Metin bölümü:
★ ★ ★ ★ ★ ★ ★

20 Ekim 2007 Cumartesi

Before The Rain

Yağmurun dünya üzerindeki her şeyi temizleyebileceği ve hatta her şeyin üzerine bereket yağdırabileceğini söylenir hep. Peki öyle midir gerçekten? Yağmurun temizleyemeyeceği, üzerine bir çarşaf çekip örtemeyeceği birşey yok mudur? İnsanların birbirine uyguladığı vahşet karşısında ne yapabilir? Bunu durdurabilecek gücü var mıdır bulutlardan düşmekte olan yağmur damlacıklarının? Peki ya insanoğlunun en acımasız ve en gereksiz icadı olan savaş söz konusu olursa... Her kurşundan dökülen kanı temizleyebilir mi yağmur? Belki suyla karışan kırmızı toprak tarafından emilir, fakat kaybedilenlerin yüreklerde bıraktığı anılar ve acılar nasıl unutturulur? Dünyada kaç yılı birbirine namlu doğrultmadan geçirmeyi başarmıştır ademoğlu? Yeryüzünde, kimilerinin harita üzerindeki yerini dahi bilmediği yerlerde, sokağa ekmek almak için çıkan insanların beş dakika sonra evlerinde olabileceklerinin garantisi var mıdır? Bu şartlar altında yaşamın bir yerlerinden tutmaya çalışan insanların neler çektiğinden Londra'da, Paris'te, Viyana'da, Roma'da bir kafeteryada kahvesini yudumlamakta olan insanların haberi var mıdır? Sadece televizyonda gördükleri ve gazetelerde okudukları onlara savaşın tanımını yapabilir mi? Günümüzde barışın istisna olduğu dünyada yaşayan ile yaşamayan için anlamı çok farklıdır savaşın. Sonbaharın gelmesi, yağmur taneciklerinin toprağı ıslatması hiçbir şeyin üzerini örtememektedir maalesef...

★ ★ ★ ★ ★ ★ ★

Görev A: Kayıtlarda "county / district: Piscataquis" ifadesini içeren satırdan "collectors: Canton Christian College" ifadesini içeren satıra kadar, iki satır da dahil olmak üzere, satırları numaralı bir liste halinde yazın. Boş satırları almayın.

Veri satırları:
★ ★ ★ ★ ★ ★ ★

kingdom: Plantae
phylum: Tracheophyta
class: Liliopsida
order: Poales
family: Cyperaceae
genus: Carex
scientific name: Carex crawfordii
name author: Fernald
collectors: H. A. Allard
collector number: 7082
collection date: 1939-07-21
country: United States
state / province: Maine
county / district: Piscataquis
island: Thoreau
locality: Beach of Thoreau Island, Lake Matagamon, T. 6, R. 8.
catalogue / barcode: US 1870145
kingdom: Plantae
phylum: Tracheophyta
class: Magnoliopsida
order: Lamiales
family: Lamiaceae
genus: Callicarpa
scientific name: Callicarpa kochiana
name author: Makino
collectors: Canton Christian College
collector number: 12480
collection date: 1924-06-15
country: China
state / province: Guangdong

★ ★ ★ ★ ★ ★ ★

Görev B: Lütfen yağmur ve savaş üzerine yazının devamını yazın.

Beklenen yanıt A:
1. county / district: Piscataquis
2. island: Thoreau
3. locality: Beach of Thoreau Island, Lake Matagamon, T. 6, R. 8.
4. catalogue / barcode: US 1870145
5. kingdom: Plantae
6. phylum: Tracheophyta
7. class: Magnoliopsida
8. order: Lamiales
9. family: Lamiaceae
10. genus: Callicarpa
11. scientific name: Callicarpa kochiana
12. name author: Makino
13. collectors: Canton Christian College

Beklenen yanıt B:
Bu kadar soru işareti yeter. 1994 yılında Yağmurdan Önce isminde bir film çekildi. Makedon yönetmen Milcho Manchevski yazıp yönettiği film tek başına bir savaş filmi olmaktan çok öte. Yugoslavya'daki iç savaş yıllarının ele alındığı film Sözler, Yüzler ve Resimler adlı üç farklı hikâyeden oluşuyor. İlk uzun metraj film denemesini yapan yönetmen o zamana kadar sinemada görülmeyen muhteşem bir kurguyla tanıştırır sinemaseverleri ve onları yüreklerinden yakalar. Öyle ki uzun zaman sonra yapılan bir ankette birçok sinemasever tarafından şimdiye dek çekilen en başarılı film olarak gösterilir.
Üç farklı senaryoyu belli bir döngü içerisinde sunar Before The Rain izleyiciye. İlk hikâyede köyünden kaçan bir Arnavut kızın Makedonya'daki bir Hıristiyan manastırına sığındığını görürüz. Hayatı boyunca solumaktan kurtulamadığı savaşın kokusu yüzünden "sessizlik yemini" eden Kiril adlı genç rahip bir gece odasına geldiğinde görür Zamira isimli genç kızı. Kız kendisini ele vermemesi için yalvarır Kiril'e. Ertesi gün manastıra gelen Makedonyalı Hıristiyan eli silahlı bir çete manastırdaki rahiplere genç Arnavut bir kızı sorarlar. Anlattıklarına göre kız arkadaşlarından birinin ölümüne sebep olmuştur.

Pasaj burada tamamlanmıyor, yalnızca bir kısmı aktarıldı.